Horton Ho 229
Operational History

Testing and evaluation:
The first prototype H.IX V1, an unpowered glider, flew on 1 March 1944. Flight results were very favorable, but there was an accident when the pilot attempted to land without first retracting an instrument-carrying pole extending from the aircraft. The design was taken from the Horten brothers and given to Gothaer Waggonfabrik. The Gotha team made some changes: They added a simple ejection seat, dramatically changed the undercarriage to enable a higher gross weight, changed the jet engine inlets, and added a system to carry cold air to cool the jet engine's outer casing, as the wing was made of wood.

The H.IX V1 was followed in December 1944 by the Junkers Jumo 004-powered second prototype H.IX V2; the BMW 003 engine was preferred, but unavailable. Göring believed in the design and ordered a production series of 40 aircraft from Gothaer Waggonfabrik with the RLM designation Ho 229, even though it had not yet taken to the air under jet power. The first flight of the H.IX V2 was made in Oranienburg on 2 February 1945. All subsequent test flights and development were done by Gothaer Waggonfabrik. By this time, the Horten brothers were working on the Amerika Bomber and did not attend the first test flight. The test pilot was Leutnant Erwin Ziller. Two further test flights were made between 2 and 18 February 1945. Another test pilot used in the evaluation was Heinz Scheidhauer.

The H.IX V2 reportedly displayed very good handling qualities, with only moderate lateral instability (a typical deficiency of tailless aircraft). While the second flight was equally successful, the undercarriage was damaged by a heavy landing caused by Ziller deploying the brake parachute too early during his landing approach. There are reports that during one of these test flights, the H.IX V2 undertook a simulated "dog-fight" with a Messerschmitt Me 262, the first operational jet fighter and that the H.IX V2 outperformed the Me 262.

Horton Ho 229 prototype (probably V2) preparing for test flight
[Source: Unknown]

Two weeks later, on 18 February 1945, disaster struck during the third test flight. Ziller took off without any problems to perform a series of flight tests. After about 45 minutes, at an altitude of some 800 m, one of the Jumo 004 turbojet engines developed a problem, caught fire and stopped. Ziller was seen to put the aircraft into a dive and pull up several times in an attempt to re-start the engine and save the precious prototype. Ziller undertook a series of four 360 degree turns with the wings banked 20 degrees. Ziller did not use his radio or eject from the aircraft. He may already have been unconscious as a result of the fumes from the burning engine. The aircraft crashed just outside the boundary of the airfield.
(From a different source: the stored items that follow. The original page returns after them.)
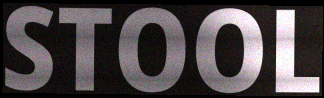
STOOL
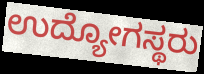
ಉದ್ಯೋಗಸ್ಥರು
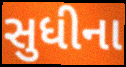
સુધીના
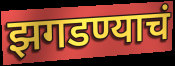
झगडण्याचं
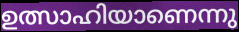
ഉത്സാഹിയാണെന്നു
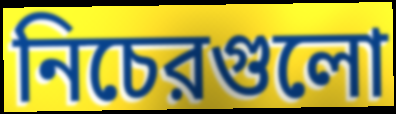
নিচেরগুলো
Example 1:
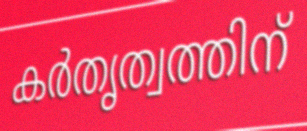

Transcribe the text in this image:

കർതൃത്വത്തിന്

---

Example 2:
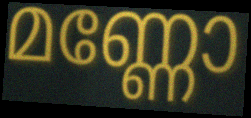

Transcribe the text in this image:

മണ്ണോ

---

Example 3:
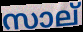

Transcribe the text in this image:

സാല്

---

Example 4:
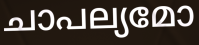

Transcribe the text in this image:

ചാപല്യമോ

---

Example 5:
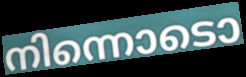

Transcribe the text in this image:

നിന്നൊടൊ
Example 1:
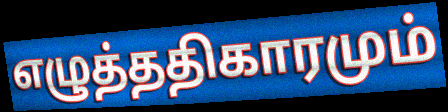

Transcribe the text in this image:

எழுத்ததிகாரமும்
Ziller was thrown from the aircraft on impact and died from his injuries two weeks later. The prototype aircraft was completely destroyed.

Despite this setback, the project continued with sustained energy. On 12 March 1945, the Ho 229 was included in the Jäger-Notprogramm for accelerated production of inexpensive "wonder weapons". The prototype workshop was moved to the Gothaer Waggonfabrik (Gotha) in Friedrichroda. In the same month, work commenced on the third prototype, the Ho 229 V3. The V3 was larger than previous prototypes, the shape being modified in various areas, and it was meant to be a template for the pre-production series Ho 229 A-0 day fighters, of which 20 machines had been ordered. V3 was powered by two Jumo 004C engines, and could carry two MK 108 30mm cannon in the wing roots. Work had also started on the two-seat Ho 229 V4 and Ho 229 V5 night-fighter prototypes, the Ho 229 V6 armament test prototype, and the Ho 229 V7 two-seat trainer.
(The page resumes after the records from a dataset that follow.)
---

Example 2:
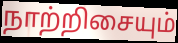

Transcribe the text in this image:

நாற்றிசையும்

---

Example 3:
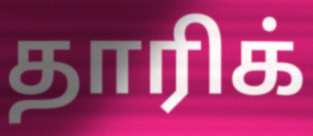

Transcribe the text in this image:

தாரிக்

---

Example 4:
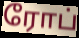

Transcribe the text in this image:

ரோப்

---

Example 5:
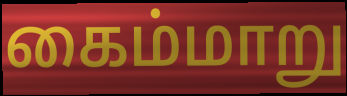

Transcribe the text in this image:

A Ho 229 V3 after capture. Incomplete. FE-490
[Source: Unknown]

During the final stages of the war, the U.S. military initiated Operation Paperclip, an effort by the various intelligence agencies to capture advanced German weapons research, and keep it out of the hands of advancing Soviet troops. A Horten glider and the Ho 229 V3, which was undergoing final assembly, were secured and sent to Northrop Corporation in the United States for evaluation. Northrop was chosen because of their experience with flying wings, inspired by the Horten brothers' pre-war record-setting glider. Jack Northrop had been building flying wings since the N-1M in 1939.